Spatial and temporal variation in seedling recruitment of nine tree species in a subtropical rain forest
Transition of seed to seedling includes several stages: seed production, seed dispersal, seed emergence, and seedling survival. The perspective roles of these stages in determining the seedling abundance may reveal trade-offs between life-history traits, which have implications for forest dynamics and species coexistence. We monitored the seed rain and seedling dynamics in the Fushan subtropical rain forest, northern Taiwan (24°45’ N, 121°35’ E) for 12 years (2003–2014). In this study, we applied this dataset to investigate the relative importance of seed production, seed dispersal, and habitat conditions in structuring plant populations at seedling stage for nine tree species. For each species, we estimated the seed production and dispersal distance by using a hierarchical Bayesian model incorporating interannual variation in seed production. We also examined the relative importance of seed and of habitat condition in regulating the local seedling density, and quantified the effects of biotic and abiotic factors on seedling survival.

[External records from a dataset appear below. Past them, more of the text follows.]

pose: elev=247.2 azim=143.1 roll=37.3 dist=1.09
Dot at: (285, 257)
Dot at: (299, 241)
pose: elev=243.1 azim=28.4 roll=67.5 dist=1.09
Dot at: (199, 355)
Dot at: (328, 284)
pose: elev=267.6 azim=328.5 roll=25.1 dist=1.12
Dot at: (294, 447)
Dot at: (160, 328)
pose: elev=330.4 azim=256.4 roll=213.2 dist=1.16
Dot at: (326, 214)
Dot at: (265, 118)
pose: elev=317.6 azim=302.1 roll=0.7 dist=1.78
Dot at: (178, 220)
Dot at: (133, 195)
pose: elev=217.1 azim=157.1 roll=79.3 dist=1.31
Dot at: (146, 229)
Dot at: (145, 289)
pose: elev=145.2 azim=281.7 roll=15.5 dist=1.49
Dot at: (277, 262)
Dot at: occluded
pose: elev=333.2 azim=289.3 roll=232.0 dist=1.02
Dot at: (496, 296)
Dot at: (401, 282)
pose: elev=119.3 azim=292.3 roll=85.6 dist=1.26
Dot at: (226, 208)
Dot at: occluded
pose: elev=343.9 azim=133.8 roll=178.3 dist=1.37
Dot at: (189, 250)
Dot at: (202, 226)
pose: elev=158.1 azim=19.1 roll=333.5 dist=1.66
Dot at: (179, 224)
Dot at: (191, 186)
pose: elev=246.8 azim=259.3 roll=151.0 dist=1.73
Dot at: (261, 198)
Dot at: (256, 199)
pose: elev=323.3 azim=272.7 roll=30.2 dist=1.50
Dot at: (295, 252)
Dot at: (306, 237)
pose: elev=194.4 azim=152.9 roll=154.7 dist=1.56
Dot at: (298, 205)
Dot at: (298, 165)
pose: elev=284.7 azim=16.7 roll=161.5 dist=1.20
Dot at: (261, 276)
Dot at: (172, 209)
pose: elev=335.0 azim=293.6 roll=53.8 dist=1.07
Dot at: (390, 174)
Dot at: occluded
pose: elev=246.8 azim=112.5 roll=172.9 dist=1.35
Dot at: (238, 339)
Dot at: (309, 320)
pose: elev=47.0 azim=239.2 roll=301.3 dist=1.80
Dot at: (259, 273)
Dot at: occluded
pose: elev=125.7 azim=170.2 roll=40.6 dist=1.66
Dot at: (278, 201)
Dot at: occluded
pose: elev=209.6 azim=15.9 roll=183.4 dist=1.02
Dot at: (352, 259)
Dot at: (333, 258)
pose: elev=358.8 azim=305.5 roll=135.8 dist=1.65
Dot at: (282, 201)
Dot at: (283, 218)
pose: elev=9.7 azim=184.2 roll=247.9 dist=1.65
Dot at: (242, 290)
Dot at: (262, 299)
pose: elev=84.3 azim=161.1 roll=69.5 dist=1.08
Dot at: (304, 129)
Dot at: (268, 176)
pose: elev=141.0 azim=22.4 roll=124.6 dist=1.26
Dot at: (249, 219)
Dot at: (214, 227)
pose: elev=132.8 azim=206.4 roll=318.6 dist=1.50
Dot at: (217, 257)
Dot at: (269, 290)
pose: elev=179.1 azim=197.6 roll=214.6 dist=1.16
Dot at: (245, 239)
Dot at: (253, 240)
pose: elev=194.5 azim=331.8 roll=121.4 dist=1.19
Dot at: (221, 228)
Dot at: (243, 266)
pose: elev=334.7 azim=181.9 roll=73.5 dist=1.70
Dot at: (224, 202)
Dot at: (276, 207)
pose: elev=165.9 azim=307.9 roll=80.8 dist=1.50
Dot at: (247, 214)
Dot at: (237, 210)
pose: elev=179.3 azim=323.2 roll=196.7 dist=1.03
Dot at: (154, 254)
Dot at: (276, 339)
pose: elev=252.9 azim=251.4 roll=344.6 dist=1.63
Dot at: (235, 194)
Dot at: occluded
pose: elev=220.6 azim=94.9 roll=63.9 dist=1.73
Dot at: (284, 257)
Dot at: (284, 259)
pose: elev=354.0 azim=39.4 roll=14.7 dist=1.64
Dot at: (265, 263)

The estimated mean seed production was related to seed size, but the mean dispersal distance was unrelated to seed size or fecundity. Both the seed density and habitat conditions could explain the spatial-temporal variation in recruit abundance, while the habitat conditions exhibited stronger effects than the seed density. We detected the significant effects of biotic and abiotic factors on seedling survival. However, the factors that influenced seedling survival generally were unrelated to the factors that influenced recruit abundance. Though we did not found clear evidence for trade-offs between life-history traits, large temporal and individual variations in seedling recruitment observed may have great consequences for species coexistence in this subtropical rain forest.